- [SUPPLIED ENTRIES]
____________

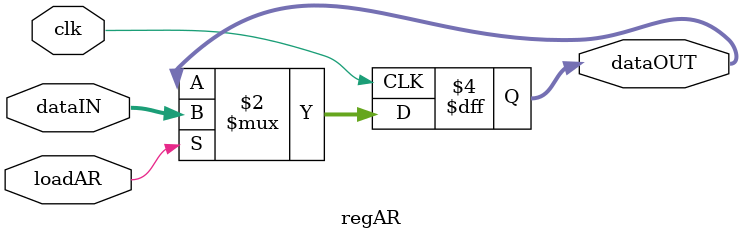
<source format=v>

module regAR
#(parameter addrWidth=12)
(
input clk,
input loadAR,
input [addrWidth-1:0] dataIN,
output reg [addrWidth-1:0] dataOUT);


always@(negedge clk)
begin
	if(loadAR)
		dataOUT<=dataIN;
end

endmodule
</source>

____________

- [INSTRUCTION] Find the line with "module regAR". Transcribe it and every line after it exactly, through the end of the records above, and nothing else.

- [ANSWER SECTION]
module regAR
#(parameter addrWidth=12)
(
input clk,
input loadAR,
input [addrWidth-1:0] dataIN,
output reg [addrWidth-1:0] dataOUT);


always@(negedge clk)
begin
	if(loadAR)
		dataOUT<=dataIN;
end

endmodule
</source>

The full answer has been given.